=== Work request ===
Copy out all lines of the records in which the word "were" appears.
#### Source information ####
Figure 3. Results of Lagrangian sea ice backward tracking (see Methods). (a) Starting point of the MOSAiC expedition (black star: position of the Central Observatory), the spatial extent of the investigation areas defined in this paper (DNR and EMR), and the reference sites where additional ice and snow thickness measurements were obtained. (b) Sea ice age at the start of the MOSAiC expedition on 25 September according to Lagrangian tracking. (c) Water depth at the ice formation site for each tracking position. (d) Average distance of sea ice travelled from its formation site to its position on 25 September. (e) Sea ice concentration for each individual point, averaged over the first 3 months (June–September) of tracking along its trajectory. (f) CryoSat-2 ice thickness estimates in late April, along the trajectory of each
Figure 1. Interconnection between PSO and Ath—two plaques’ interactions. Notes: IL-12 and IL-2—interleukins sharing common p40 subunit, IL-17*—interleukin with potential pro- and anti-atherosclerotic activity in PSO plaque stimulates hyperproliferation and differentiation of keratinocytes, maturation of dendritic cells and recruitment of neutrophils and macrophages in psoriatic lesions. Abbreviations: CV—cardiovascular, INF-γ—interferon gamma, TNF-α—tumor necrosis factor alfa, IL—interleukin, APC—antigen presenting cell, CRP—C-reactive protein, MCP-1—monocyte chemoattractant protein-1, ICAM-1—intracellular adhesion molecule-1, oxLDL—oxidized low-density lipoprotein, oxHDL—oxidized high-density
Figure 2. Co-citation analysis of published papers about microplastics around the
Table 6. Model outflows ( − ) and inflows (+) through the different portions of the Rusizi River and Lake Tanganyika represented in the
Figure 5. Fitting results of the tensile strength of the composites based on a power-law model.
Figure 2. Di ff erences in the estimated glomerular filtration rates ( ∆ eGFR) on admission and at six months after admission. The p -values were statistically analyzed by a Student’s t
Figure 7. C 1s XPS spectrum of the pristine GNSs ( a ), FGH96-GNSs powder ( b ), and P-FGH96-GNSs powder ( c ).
####
=== Written answer ===
Figure 3. Results of Lagrangian sea ice backward tracking (see Methods). (a) Starting point of the MOSAiC expedition (black star: position of the Central Observatory), the spatial extent of the investigation areas defined in this paper (DNR and EMR), and the reference sites where additional ice and snow thickness measurements were obtained. (b) Sea ice age at the start of the MOSAiC expedition on 25 September according to Lagrangian tracking. (c) Water depth at the ice formation site for each tracking position. (d) Average distance of sea ice travelled from its formation site to its position on 25 September. (e) Sea ice concentration for each individual point, averaged over the first 3 months (June–September) of tracking along its trajectory. (f) CryoSat-2 ice thickness estimates in late April, along the trajectory of each
Figure 2. Di ff erences in the estimated glomerular filtration rates ( ∆ eGFR) on admission and at six months after admission. The p -values were statistically analyzed by a Student’s t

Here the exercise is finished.